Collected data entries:
• • •

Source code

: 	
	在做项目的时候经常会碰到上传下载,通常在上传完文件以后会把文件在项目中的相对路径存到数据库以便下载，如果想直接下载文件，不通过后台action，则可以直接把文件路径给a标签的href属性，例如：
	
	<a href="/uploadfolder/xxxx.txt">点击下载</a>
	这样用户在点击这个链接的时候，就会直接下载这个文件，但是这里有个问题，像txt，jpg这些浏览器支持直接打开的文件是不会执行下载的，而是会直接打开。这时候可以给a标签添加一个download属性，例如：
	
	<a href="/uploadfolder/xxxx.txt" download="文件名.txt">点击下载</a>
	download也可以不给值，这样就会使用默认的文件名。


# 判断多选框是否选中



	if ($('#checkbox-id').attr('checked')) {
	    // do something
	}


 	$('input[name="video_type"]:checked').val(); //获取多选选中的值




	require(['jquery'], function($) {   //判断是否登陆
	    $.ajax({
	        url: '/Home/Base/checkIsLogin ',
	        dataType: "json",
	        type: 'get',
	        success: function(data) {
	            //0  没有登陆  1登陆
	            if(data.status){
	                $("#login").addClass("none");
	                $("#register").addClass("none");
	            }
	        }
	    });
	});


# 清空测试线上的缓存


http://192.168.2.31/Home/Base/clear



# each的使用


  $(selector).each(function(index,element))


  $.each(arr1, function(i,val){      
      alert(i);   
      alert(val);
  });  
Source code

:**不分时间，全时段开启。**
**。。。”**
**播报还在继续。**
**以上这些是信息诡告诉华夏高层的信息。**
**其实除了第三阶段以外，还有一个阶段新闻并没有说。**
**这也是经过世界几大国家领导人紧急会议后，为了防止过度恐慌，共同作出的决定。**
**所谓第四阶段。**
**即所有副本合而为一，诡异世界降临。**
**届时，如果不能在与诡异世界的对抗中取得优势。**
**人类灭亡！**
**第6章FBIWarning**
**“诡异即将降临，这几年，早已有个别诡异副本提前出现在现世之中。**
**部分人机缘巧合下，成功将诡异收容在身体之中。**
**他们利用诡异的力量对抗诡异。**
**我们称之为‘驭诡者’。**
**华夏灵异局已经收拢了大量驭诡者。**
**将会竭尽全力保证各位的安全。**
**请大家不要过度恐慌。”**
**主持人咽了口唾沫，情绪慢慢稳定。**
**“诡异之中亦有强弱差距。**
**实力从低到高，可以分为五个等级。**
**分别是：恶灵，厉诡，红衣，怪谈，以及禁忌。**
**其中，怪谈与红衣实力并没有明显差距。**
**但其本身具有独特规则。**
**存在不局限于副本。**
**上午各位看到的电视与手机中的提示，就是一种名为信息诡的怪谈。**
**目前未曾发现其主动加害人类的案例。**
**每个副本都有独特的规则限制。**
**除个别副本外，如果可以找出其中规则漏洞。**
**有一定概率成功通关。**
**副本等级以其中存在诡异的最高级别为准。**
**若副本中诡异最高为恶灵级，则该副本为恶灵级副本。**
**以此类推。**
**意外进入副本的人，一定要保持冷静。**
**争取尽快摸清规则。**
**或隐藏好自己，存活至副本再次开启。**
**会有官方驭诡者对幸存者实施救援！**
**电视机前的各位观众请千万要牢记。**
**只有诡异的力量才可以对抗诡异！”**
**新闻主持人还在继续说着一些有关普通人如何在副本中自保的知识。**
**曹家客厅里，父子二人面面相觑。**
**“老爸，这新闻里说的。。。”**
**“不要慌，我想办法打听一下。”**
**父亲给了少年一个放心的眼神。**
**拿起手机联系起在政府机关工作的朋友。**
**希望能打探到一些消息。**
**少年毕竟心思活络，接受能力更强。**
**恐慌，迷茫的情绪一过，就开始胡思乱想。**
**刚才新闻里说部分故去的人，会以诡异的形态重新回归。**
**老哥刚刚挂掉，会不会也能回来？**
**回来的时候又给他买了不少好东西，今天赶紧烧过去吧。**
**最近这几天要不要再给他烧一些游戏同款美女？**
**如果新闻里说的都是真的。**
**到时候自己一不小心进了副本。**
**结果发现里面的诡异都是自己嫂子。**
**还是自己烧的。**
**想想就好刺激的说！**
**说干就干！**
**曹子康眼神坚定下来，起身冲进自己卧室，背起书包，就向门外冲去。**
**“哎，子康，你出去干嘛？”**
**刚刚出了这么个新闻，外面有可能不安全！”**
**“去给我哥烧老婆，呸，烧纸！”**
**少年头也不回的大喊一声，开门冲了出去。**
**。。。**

• • •

## About this task:
If a line in the entries includes the word "Home", copy that line out.

## Response below:
	        url: '/Home/Base/checkIsLogin ',
http://192.168.2.31/Home/Base/clear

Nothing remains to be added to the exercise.